Friday, October 5, 2012

ADB Cuts Growth Forecasts in Developing Asia

The Asian Development Bank on Wednesday slashed its forecasts for growth in emerging Asia, highlighting a significant slowdown in the region's giants, China and India, and warning of the potential for sudden flows in capital out of the area.


In an update to its Asian Development Outlook, the bank forecast gross domestic product in developing Asia to expand 6.1% in 2012, compared with the 6.9% it projected in April, and 6.7% in 2013, versus 7.3% in its earlier report.

That reflected substantial downgrades for the region's two largest economies: China is now seen growing 7.7% this year, compared with an earlier estimate of 8.5%, and 8.1% next year versus 8.7%. India's forecasts were cut to 5.6% from 7% for 2012, and to 6.7% from 7.5% for 2013.

"Developing Asia must adapt to a moderate growth environment, and countries will need to do more to reduce their reliance on exports, rebalance their sources of growth, and increase their productivity and efficiency," ADB Chief Economist Changyong Rhee said.

The development bank said it saw no region-wide need for policymakers to respond to the deterioration in the outlook. But it said most emerging Asian economies had room to apply stimulus, with lower inflationary pressures increasing that scope.
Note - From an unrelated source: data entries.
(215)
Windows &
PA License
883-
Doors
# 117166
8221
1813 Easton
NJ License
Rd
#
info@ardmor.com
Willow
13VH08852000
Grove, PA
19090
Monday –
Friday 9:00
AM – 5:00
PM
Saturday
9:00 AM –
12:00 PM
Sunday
It warned that further deterioration in the European sovereign debt crisis, or failure by U.S. lawmakers to agree on how to deal with tightening steps that will otherwise automatically come into effect—the so-called fiscal cliff—could have "disastrous spillovers" to the rest of the world, especially developing Asia.

Even in the absence of a major global shock, the region remains vulnerable to sudden swings in investor perceptions of major developed economies, it said, stressing the importance of bolstering policies to control capital flows.

"While the region's financial markets have been relatively resilient, the deleveraging of large banks in advanced economies could, together with heightened global uncertainty, cause investor confidence to ebb and sharply reverse capital inflows to developing Asia, as happened in 2008 and 2010," it said.

The ADB said the weakening in developing Asia reflected a slowdown in China, India and other highly open economies. East Asia will remain the fastest-growing part of the region, but subdued global demand will weigh.

Joseph Zveglich, ADB assistant chief economist, told reporters he anticipated only a minor and temporary impact from tensions between China and Japan over the ownership of a group of islands, which have led to the shuttering of some Japanese companies in China.

"It is not in the magnitude of the Thai flood last year, which led to prolonged closure of business," Mr. Zveglich said. Growth in South Asia will shrink as inflation hampers the ability of officials to support demand.

In Southeast Asia, the ADB expects activity to pick up, due to a rebound after flooding in Thailand, and government spending in Malaysia and the Philippines.

On Myanmar, the ADB raised its forecasts for growth to 6.3% in 2012 and 6.5% in 2013. But it stressed it would take time before the private sector could drive the country's economy, with steps needed to improve power supply, education, and connectivity with neighboring countries, as well as financial sector reforms.

In central Asia, output growth is set to cool in response to stabilization in oil prices and weaker external demand, while the ADB tips the Pacific island economies to expand at a robust pace this year, with the rate of growth slowing in 2013 as major infrastructure and resource projects are completed.